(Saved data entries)
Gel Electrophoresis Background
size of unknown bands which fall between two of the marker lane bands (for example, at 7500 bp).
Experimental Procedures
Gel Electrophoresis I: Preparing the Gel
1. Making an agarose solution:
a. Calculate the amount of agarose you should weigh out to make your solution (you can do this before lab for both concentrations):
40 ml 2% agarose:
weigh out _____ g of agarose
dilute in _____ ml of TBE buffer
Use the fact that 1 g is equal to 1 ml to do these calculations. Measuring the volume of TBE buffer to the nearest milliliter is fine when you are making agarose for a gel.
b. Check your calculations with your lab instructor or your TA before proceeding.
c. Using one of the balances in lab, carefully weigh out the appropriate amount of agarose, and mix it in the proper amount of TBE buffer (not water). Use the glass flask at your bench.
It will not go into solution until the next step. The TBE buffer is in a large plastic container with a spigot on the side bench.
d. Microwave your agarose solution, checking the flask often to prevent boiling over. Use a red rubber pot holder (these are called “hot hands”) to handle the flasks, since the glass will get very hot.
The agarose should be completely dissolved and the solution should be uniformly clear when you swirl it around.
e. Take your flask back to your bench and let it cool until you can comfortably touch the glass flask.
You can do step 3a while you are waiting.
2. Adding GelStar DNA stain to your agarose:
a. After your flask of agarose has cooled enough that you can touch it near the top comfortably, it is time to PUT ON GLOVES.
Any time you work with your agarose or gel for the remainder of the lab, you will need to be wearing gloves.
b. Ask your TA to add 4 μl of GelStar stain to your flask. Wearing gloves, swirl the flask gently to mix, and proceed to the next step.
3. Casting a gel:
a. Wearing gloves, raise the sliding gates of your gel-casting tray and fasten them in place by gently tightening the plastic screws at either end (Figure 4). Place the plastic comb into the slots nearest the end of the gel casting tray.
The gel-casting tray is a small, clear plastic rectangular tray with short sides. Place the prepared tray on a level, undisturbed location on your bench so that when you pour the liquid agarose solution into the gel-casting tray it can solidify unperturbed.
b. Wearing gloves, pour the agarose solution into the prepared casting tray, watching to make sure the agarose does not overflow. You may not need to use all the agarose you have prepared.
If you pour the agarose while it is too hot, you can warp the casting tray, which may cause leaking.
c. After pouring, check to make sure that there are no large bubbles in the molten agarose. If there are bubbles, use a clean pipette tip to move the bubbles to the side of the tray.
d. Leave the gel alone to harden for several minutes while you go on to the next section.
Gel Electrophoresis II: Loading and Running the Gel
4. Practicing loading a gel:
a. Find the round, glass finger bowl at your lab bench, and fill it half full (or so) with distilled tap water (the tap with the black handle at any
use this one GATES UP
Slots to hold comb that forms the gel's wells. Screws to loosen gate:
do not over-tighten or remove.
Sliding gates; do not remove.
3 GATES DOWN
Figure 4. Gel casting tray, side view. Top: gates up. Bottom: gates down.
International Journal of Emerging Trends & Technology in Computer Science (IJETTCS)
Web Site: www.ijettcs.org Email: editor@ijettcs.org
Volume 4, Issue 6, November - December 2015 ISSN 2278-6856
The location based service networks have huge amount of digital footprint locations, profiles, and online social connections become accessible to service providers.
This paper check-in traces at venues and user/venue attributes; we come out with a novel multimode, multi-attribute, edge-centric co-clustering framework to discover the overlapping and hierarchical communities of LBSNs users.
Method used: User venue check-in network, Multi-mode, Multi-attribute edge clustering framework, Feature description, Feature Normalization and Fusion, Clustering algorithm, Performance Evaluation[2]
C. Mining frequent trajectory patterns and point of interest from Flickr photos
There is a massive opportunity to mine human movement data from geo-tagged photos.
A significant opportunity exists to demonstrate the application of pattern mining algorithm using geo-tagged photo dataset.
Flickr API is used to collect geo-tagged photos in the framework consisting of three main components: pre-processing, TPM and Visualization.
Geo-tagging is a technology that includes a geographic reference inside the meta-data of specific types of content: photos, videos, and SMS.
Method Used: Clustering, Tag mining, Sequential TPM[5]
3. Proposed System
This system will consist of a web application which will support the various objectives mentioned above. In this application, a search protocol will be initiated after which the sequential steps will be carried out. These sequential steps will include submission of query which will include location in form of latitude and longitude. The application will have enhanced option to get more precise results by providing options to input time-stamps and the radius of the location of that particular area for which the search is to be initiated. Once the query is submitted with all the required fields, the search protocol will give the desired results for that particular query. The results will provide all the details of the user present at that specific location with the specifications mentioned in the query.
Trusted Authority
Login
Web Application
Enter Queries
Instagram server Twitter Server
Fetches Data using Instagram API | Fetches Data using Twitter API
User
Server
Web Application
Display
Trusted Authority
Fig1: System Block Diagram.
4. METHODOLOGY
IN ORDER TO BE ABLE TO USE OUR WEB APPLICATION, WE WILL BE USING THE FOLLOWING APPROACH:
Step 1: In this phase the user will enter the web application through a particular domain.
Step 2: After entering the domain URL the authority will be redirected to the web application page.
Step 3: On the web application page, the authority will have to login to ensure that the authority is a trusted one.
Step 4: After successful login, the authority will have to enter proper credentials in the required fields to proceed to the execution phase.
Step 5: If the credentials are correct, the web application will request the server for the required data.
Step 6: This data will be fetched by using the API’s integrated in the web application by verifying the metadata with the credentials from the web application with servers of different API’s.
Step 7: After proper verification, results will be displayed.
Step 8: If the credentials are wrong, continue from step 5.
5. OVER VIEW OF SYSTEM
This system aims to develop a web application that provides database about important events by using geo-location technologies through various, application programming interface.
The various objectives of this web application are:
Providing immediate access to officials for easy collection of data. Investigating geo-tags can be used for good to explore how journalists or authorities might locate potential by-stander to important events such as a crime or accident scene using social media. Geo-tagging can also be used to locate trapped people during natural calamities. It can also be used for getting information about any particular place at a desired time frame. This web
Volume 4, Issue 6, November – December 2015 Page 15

-- Exercise --
Reply with the lines from the first line of the entries through the line that contains "dilute in _____ ml of TBE buffer", repeated exactly with both ends kept, and with nothing else.

-- Exercise response --
Gel Electrophoresis Background
size of unknown bands which fall between two of the marker lane bands (for example, at 7500 bp).
Experimental Procedures
Gel Electrophoresis I: Preparing the Gel
1. Making an agarose solution:
a. Calculate the amount of agarose you should weigh out to make your solution (you can do this before lab for both concentrations):
40 ml 2% agarose:
weigh out _____ g of agarose
dilute in _____ ml of TBE buffer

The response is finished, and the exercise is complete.